§ **EXERCISE INSTRUCTIONS**
Copy out every line of text in the listing below word for word, and leave the pictures out.

——

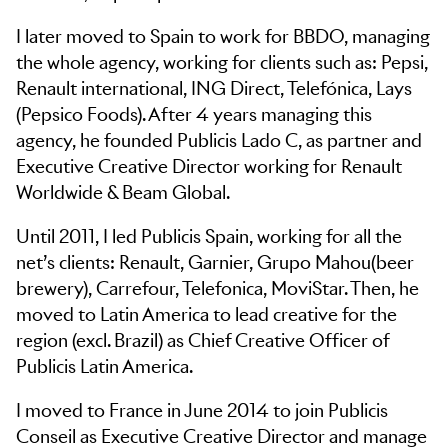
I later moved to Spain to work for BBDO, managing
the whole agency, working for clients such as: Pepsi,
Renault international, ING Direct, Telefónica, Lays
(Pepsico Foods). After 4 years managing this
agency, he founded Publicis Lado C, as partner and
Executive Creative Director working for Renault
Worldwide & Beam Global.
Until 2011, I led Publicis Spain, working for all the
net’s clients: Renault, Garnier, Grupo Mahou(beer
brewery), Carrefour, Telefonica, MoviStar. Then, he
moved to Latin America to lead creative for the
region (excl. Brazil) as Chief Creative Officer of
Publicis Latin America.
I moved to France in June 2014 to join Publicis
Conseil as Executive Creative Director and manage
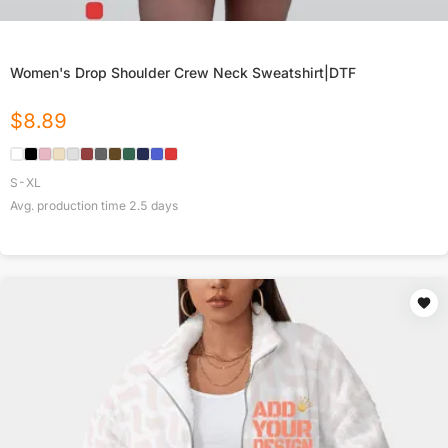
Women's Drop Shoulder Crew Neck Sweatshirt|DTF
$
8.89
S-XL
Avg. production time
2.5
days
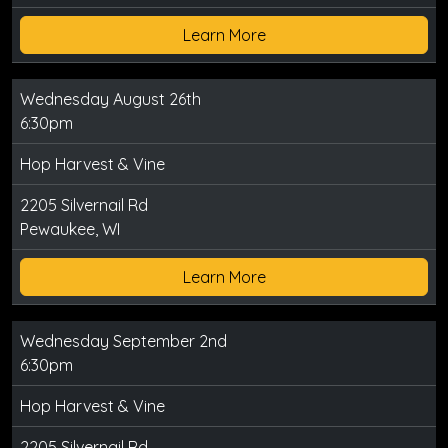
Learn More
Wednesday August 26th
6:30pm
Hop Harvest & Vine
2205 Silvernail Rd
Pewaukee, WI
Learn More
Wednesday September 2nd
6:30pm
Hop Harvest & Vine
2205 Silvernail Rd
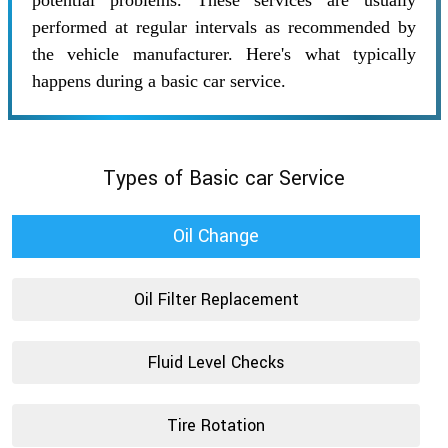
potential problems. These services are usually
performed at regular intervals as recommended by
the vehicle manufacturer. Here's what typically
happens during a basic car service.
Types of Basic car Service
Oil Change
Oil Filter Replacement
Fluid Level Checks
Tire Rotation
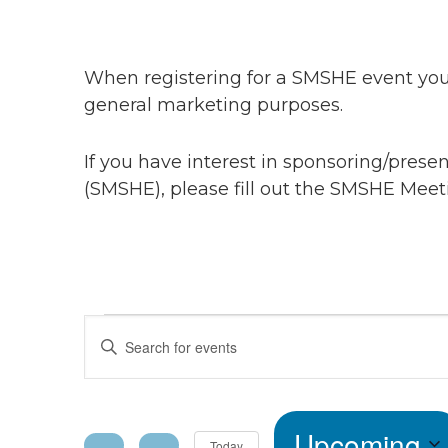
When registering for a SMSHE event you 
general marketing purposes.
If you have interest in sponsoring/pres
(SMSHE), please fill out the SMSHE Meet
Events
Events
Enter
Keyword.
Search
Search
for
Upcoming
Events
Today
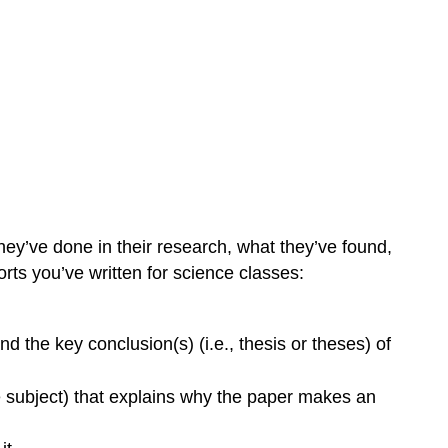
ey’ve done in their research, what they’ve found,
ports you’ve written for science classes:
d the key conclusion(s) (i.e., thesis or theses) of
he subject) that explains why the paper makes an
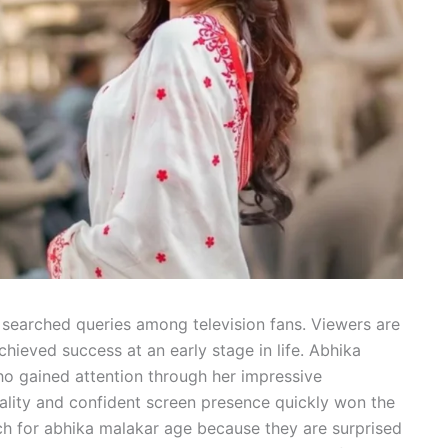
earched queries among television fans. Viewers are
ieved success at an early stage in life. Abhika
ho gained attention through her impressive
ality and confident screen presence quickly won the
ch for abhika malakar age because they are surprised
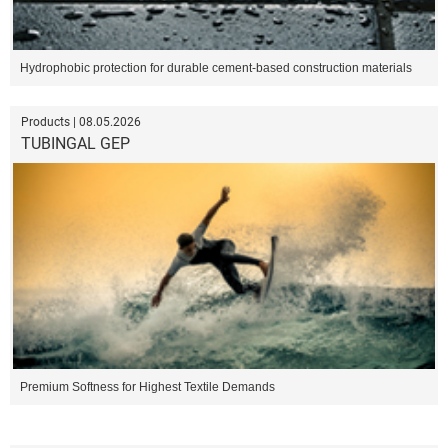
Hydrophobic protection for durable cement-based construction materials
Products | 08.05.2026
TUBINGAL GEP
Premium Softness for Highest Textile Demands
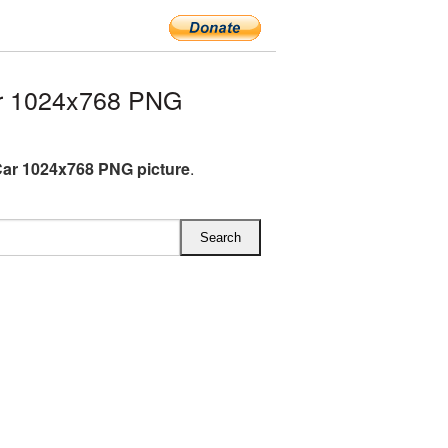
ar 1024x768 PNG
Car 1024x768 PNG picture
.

——

§ **YOUR SOLUTION**
I later moved to Spain to work for BBDO, managing
the whole agency, working for clients such as: Pepsi,
Renault international, ING Direct, Telefónica, Lays
(Pepsico Foods). After 4 years managing this
agency, he founded Publicis Lado C, as partner and
Executive Creative Director working for Renault
Worldwide & Beam Global.
Until 2011, I led Publicis Spain, working for all the
net’s clients: Renault, Garnier, Grupo Mahou(beer
brewery), Carrefour, Telefonica, MoviStar. Then, he
moved to Latin America to lead creative for the
region (excl. Brazil) as Chief Creative Officer of
Publicis Latin America.
I moved to France in June 2014 to join Publicis
Conseil as Executive Creative Director and manage
Women's Drop Shoulder Crew Neck Sweatshirt|DTF
$
8.89
S-XL
Avg. production time
2.5
days
Learn More
Wednesday August 26th
6:30pm
Hop Harvest & Vine
2205 Silvernail Rd
Pewaukee, WI
Learn More
Wednesday September 2nd
6:30pm
Hop Harvest & Vine
2205 Silvernail Rd
potential problems. These services are usually
performed at regular intervals as recommended by
the vehicle manufacturer. Here's what typically
happens during a basic car service.
Types of Basic car Service
Oil Change
Oil Filter Replacement
Fluid Level Checks
Tire Rotation
When registering for a SMSHE event you 
general marketing purposes.
If you have interest in sponsoring/pres
(SMSHE), please fill out the SMSHE Meet
Events
Events
Enter
Keyword.
Search
Search
for
Upcoming
Events
Today
ey’ve done in their research, what they’ve found,
ports you’ve written for science classes:
d the key conclusion(s) (i.e., thesis or theses) of
he subject) that explains why the paper makes an
earched queries among television fans. Viewers are
ieved success at an early stage in life. Abhika
ho gained attention through her impressive
ality and confident screen presence quickly won the
ch for abhika malakar age because they are surprised
Hydrophobic protection for durable cement-based construction materials
Products | 08.05.2026
TUBINGAL GEP
Premium Softness for Highest Textile Demands
ar 1024x768 PNG
Car 1024x768 PNG picture
.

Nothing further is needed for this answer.